Entries taken from a collection
=== Begin Enclosure ===

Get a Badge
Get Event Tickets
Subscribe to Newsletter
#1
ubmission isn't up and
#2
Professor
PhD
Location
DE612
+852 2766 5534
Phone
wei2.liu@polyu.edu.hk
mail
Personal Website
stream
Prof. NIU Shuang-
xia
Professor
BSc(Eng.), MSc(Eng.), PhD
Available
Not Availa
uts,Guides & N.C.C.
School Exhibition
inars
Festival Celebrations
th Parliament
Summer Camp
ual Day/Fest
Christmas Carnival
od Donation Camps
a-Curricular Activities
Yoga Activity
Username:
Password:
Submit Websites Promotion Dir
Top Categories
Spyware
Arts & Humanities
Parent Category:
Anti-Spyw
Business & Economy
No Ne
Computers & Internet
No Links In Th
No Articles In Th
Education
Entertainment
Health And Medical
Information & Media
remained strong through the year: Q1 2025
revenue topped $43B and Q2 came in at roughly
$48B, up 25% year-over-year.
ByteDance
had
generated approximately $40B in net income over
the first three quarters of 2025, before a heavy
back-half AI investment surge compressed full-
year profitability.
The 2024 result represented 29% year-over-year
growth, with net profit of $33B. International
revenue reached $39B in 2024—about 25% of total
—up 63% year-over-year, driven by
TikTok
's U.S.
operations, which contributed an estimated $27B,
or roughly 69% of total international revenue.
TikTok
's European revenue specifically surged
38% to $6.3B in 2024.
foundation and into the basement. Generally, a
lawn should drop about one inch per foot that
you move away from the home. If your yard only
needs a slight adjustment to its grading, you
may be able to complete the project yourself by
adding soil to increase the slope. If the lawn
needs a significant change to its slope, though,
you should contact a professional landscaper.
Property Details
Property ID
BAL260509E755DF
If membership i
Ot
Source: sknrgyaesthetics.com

=== End Enclosure ===
=== Begin Enclosure ===

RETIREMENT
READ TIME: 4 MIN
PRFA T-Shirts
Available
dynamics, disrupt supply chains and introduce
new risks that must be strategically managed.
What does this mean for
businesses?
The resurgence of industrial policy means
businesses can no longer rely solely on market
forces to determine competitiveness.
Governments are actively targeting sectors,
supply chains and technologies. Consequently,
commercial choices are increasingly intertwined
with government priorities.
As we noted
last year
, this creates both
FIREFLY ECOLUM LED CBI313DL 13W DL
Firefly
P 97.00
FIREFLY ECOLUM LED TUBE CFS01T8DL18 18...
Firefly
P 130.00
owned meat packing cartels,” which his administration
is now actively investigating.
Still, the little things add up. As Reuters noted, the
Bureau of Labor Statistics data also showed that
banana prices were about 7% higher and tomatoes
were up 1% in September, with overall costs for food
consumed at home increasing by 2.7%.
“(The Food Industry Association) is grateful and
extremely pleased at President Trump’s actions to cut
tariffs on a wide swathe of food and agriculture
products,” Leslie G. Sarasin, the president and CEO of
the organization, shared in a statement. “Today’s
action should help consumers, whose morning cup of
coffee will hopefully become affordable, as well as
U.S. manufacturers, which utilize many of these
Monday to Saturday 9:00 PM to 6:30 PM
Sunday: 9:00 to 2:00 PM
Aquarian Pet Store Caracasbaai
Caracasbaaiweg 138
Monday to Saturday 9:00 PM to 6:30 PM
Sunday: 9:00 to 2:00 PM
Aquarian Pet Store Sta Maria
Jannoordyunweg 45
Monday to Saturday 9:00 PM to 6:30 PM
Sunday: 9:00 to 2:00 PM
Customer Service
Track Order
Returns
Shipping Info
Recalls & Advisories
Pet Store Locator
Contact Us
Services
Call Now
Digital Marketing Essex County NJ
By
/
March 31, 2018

=== End Enclosure ===
=== Begin Enclosure ===

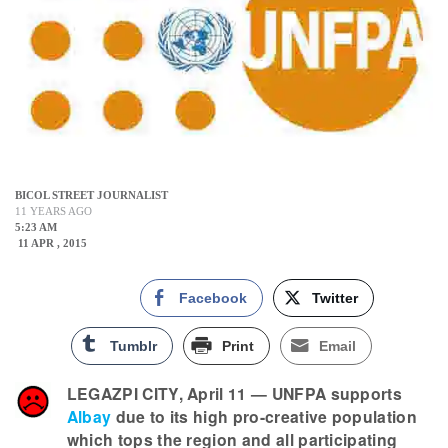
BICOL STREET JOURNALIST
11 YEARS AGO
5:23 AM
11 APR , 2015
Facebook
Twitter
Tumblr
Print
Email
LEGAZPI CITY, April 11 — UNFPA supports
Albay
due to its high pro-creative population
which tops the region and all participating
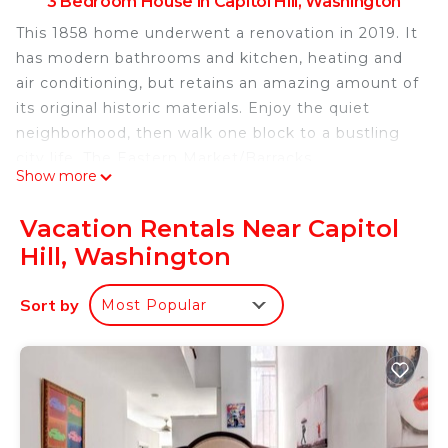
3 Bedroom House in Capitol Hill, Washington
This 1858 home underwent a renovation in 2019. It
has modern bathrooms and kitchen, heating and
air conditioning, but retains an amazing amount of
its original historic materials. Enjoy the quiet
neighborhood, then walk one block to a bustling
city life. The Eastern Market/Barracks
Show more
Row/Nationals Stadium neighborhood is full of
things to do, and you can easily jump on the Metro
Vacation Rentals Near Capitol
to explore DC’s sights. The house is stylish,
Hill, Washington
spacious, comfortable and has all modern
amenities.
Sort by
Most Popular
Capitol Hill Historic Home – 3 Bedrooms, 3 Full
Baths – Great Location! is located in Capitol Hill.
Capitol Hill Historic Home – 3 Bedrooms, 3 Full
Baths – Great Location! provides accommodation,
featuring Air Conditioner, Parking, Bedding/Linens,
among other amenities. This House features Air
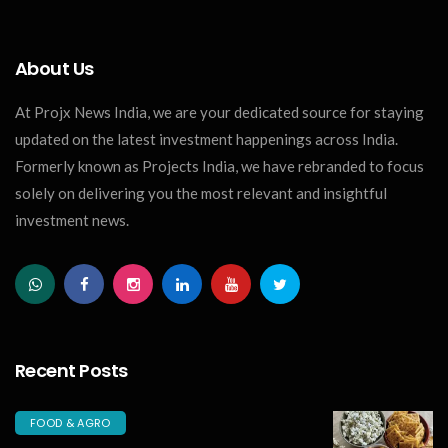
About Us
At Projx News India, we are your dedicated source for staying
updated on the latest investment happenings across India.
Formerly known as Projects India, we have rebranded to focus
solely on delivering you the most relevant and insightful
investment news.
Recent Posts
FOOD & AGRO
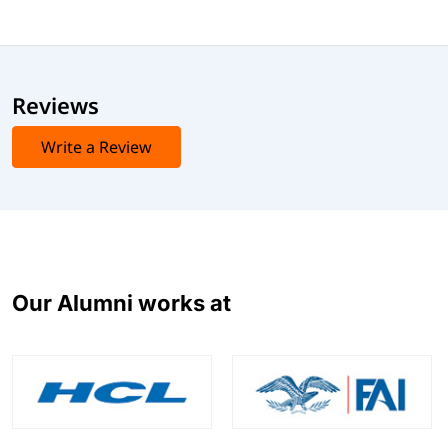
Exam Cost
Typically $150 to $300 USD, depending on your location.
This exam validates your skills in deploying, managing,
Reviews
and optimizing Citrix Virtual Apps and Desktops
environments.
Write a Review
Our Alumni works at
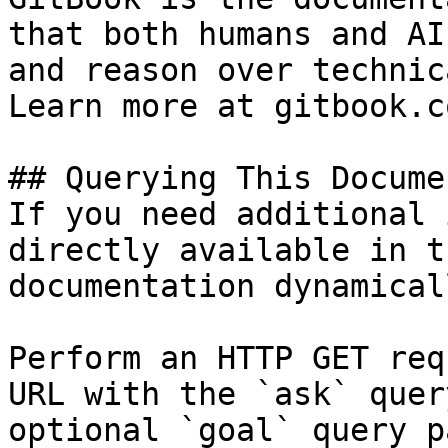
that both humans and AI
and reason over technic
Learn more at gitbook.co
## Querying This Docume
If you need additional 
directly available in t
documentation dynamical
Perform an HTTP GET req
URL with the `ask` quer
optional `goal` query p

=== End Enclosure ===

• WRITTEN TASK: Above are the records; report how many of their lines hold the string "were", with no other words.

• RESULT BELOW: 2